Der Anfallsherd wird exakt eingegrenzt und dann entfernt

Um den betroffenen Bereich noch besser eingrenzen zu können, implantierten die Freiburger Ärzte dem Patienten für wenige Tage direkt in die verdächtige Hirnregion Elektroden. Dadurch konnten sie einen 1,5 Quadratzentimeter großen Bereich in der Hörrinde eingrenzen, der die Anfälle auslöste.

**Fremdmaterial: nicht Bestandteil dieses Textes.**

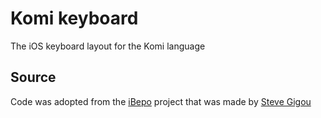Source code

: # Komi keyboard

The iOS keyboard layout for the Komi language

## Source
Code was adopted from the [iBepo](https://github.com/sgigou/ibepo) project that was made by [Steve Gigou](https://steve.gigou.fr)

In einer zweistündigen Operation wurde das verdächtige Hirngewebe entfernt. „Weil die Hörrinde in beiden Hirnhälften angelegt ist und Ohren jeweils mit beiden Seiten verschaltet sind, hat der Patient durch die Entfernung keine Nachteile“, erklärt Professor Schulze-Bonhage. „Die Chance, dass er dauerhaft anfallsfrei bleibt, liegt bei 70 bis 80 Prozent.“

Mit der Operation hören nicht nur die großen epileptischen Anfälle auf, sondern auch die akustischen Halluzinationen. „Damit bestätigte sich, dass es sich bei den Halluzinationen eigentlich auch um kleine epileptische Anfälle gehandelt hat, sogenannte Auren“, sagt Professor Schulze-Bonhage.

Sensorische Auren sind keine Seltenheit

Unter derartigen Halluzinationen, sogenannte sensorische Auren, leiden in Deutschland etwa 80.000 Menschen. Sie können alle Sinneseindrücke betreffen: Lichtblitze, Geruchs- und Geschmackswahrnehmungen, oder das Gefühl, aufstoßen zu müssen sind keine Seltenheit. Leichte Anfälle können aber auch andere Formen annehmen: manche Menschen haben Lachanfälle, Angstzustände oder Herzrasen. „Eine Aura ist nichts anderes als ein kleiner epileptischer Anfall. Oft werden sie im Laufe der Zeit stärker. Wenn sie erkannt werden, können sie aber in vielen Fällen gut behandelt werden“, sagt Professor Schulze-Bonhage. In besonders schwierigen Fällen ist dafür eine Operation nötig.

Markus F. geht es einen Monat nach der Operation sehr gut. Bislang ist er völlig anfallsfrei und kann sich voll und ganz seinem Studium widmen.